=== Extracted entries ===
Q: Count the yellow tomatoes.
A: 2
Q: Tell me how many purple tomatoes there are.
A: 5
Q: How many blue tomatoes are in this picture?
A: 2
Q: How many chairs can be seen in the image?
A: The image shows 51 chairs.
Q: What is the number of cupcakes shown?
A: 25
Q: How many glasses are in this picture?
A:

---

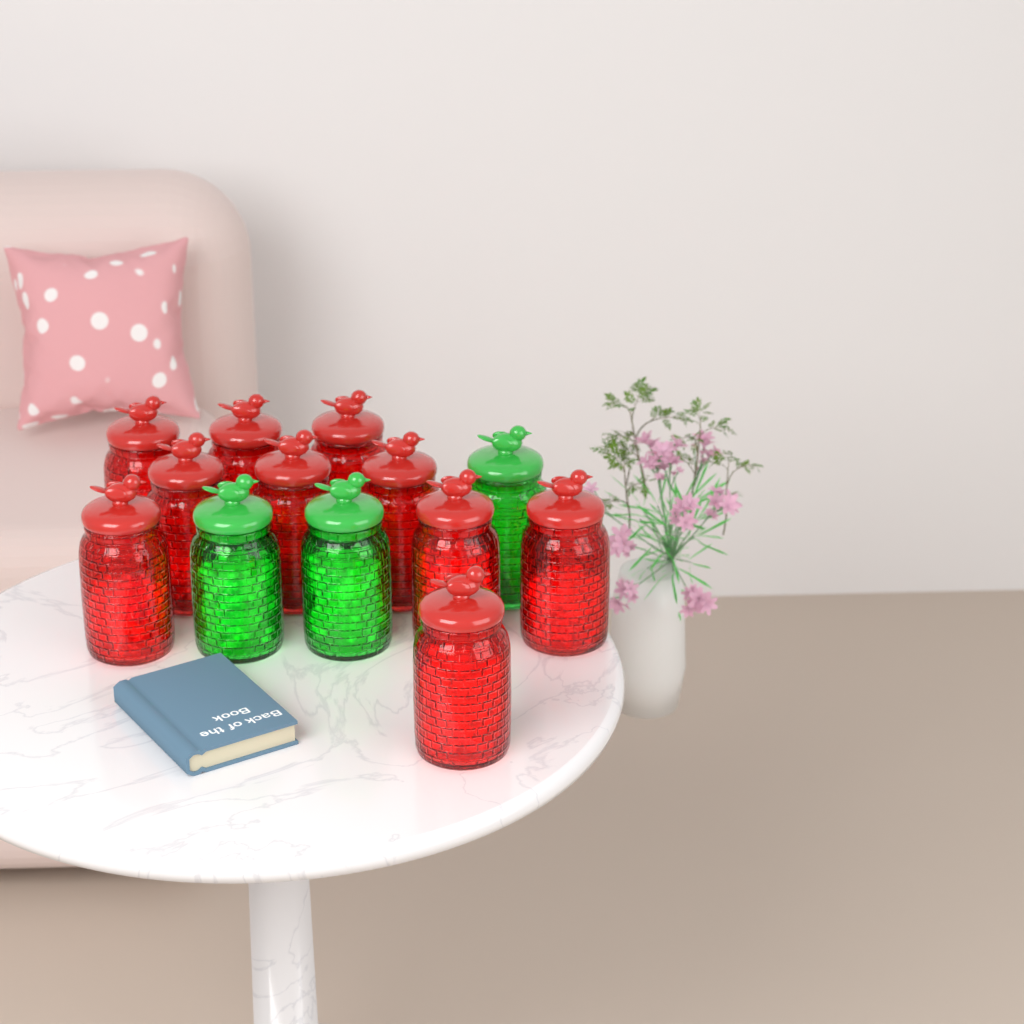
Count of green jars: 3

=== What needs to be done ===
Tally the lines in the records that contain the word "tomatoes". Reply with the number only.

=== Full output ===
3